Background: Hospital-based biobanks are being increasingly considered as a resource for translating polygenic risk scores (PRS) into clinical practice. However, since these biobanks originate from patient populations, there is a possibility of bias in polygenic risk estimation due to overrepresentation of patients with higher frequency of healthcare interactions.
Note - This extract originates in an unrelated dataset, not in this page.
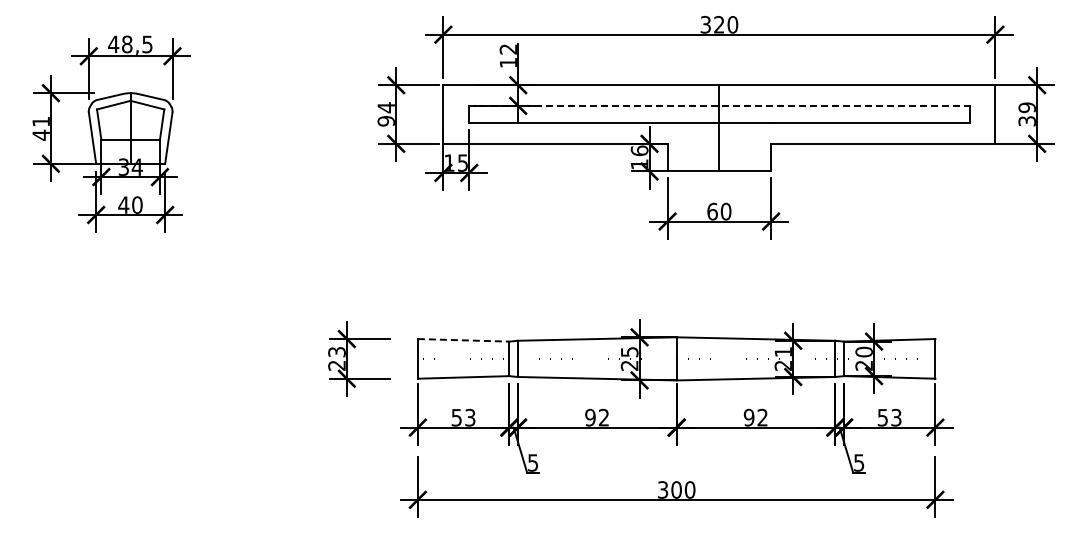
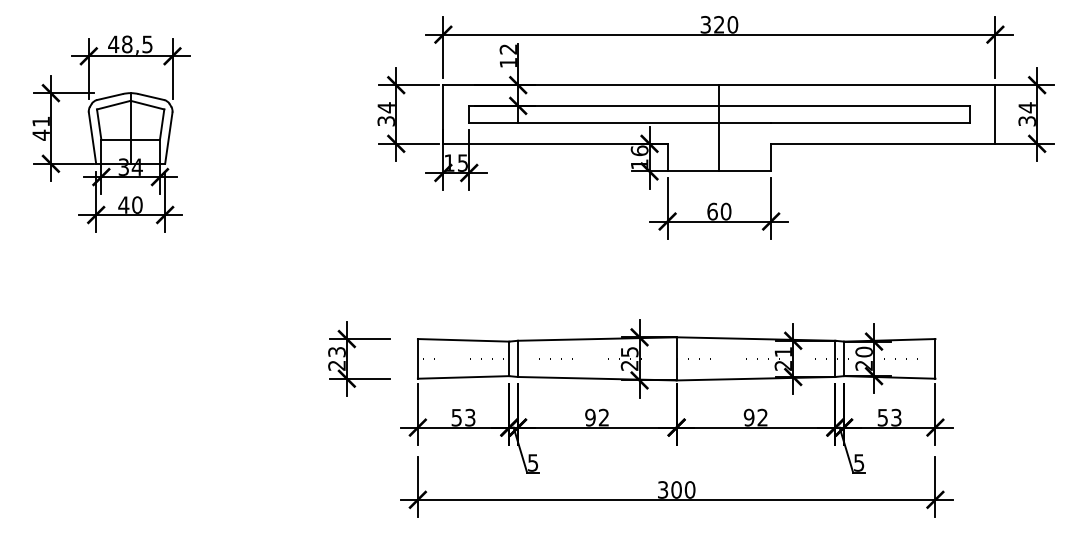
line at (719, 105): dashed -> solid
text at (1026, 107): 39 -> 34
text at (385, 121): 94 -> 34
line at (463, 340): dashed -> solid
Methods: PRS for schizophrenia, bipolar disorder, and depression were calculated using summary statistics from the largest available genomic studies for a sample of 24 153 European ancestry participants in the Mass General Brigham (MGB) Biobank. To correct for selection bias, we fitted logistic regression models with inverse probability (IP) weights, which were estimated using 1839 sociodemographic, clinical, and healthcare utilization features extracted from electronic health records of 1 546 440 non-Hispanic White patients eligible to participate in the Biobank study at their first visit to the MGB-affiliated hospitals.
Results: Case prevalence of bipolar disorder among participants in the top decile of bipolar disorder PRS was 10.0% (95% CI 8.8-11.2%) in the unweighted analysis but only 6.2% (5.0-7.5%) when selection bias was accounted for using IP weights. Similarly, case prevalence of depression among those in the top decile of depression PRS was reduced from 33.5% (31.7-35.4%) to 28.9% (25.8-31.9%) after IP weighting.
Conclusions: Non-random selection of participants into volunteer biobanks may induce clinically relevant selection bias that could impact implementation of PRS in research and clinical settings. As efforts to integrate PRS in medical practice expand, recognition and mitigation of these biases should be considered and may need to be optimized in a context-specific manner.
Keywords: biobank; causal inference; inverse probability weighting; polygenic risk score; selection bias.